Hunger on Ice

Last year Meechy Darko of the Flatbush Zombies had a lyric that went, “sometimes the artist becomes bigger than the art that he presents.”

This is a vivid painting of the landscape of the current hip-hop fandom. But this has been written about before, not only by ME, but also others. That is the cause, the following is the effect.

I haven’t been a fan of an artist in years. I’m a fan of rap music in general. I’ve loved lots of music over the past few years, and have even been impressed with many who create it. However, I haven’t been a fan of any particular artist. In my experience with listening to rap music religiously for nearly the past decade (and even being more than casual before that), I have heard many artists that have released excellent, beautiful, genius works of art. Music. Then I hear the same artists somehow lose that sense of musical genius or poetic intellectualism or scorching passion in subsequent projects. It’s a loss of hunger. A vast amount of these artists “make it” and suddenly can’t eat no more. They get fat and lazy, and their hunger is gone.

A lot of excuses fly up when these subpar compositions are released as well. Label problems are probably the most prominent excuses of them all. That proves that the focus isn’t on the music though. The only reason why anyone would want to sign to a label is for money. When a label tells an artist, they need to make this or that type of song, it’s because they want to make money off of that artist’s song. This doesn’t go to say that one shouldn’t try to make their music marketable, but if that rapper is truly great, they wouldn’t have to sacrifice the integrity of their craft for a bit of “cash”.

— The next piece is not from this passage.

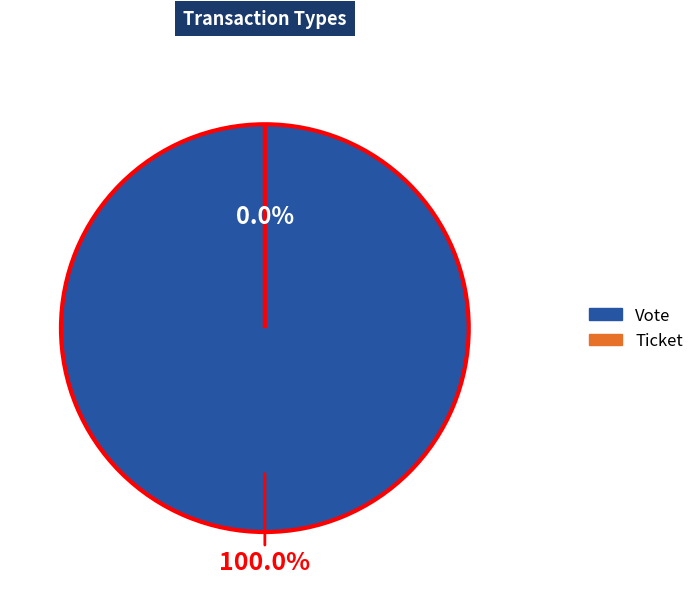

To the nearest percent, what is the difference between the largest and smallest slice percentages?

100%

When these musicians are on the come-up, they develop a brand for themselves with their hunger. Many of them slack off once that brand is well-established, and it is further enabled by hype-puppeted fans. Ergo the quote from the introduction. This furthers the “rap for the money, and not for the love” institution.

A tastemaker’s duty is to completely obliterate artistic credit for hype and acceptance of artists’ laziness. This will ensure hunger is maintained from passion and not just struggle or lack of recognition.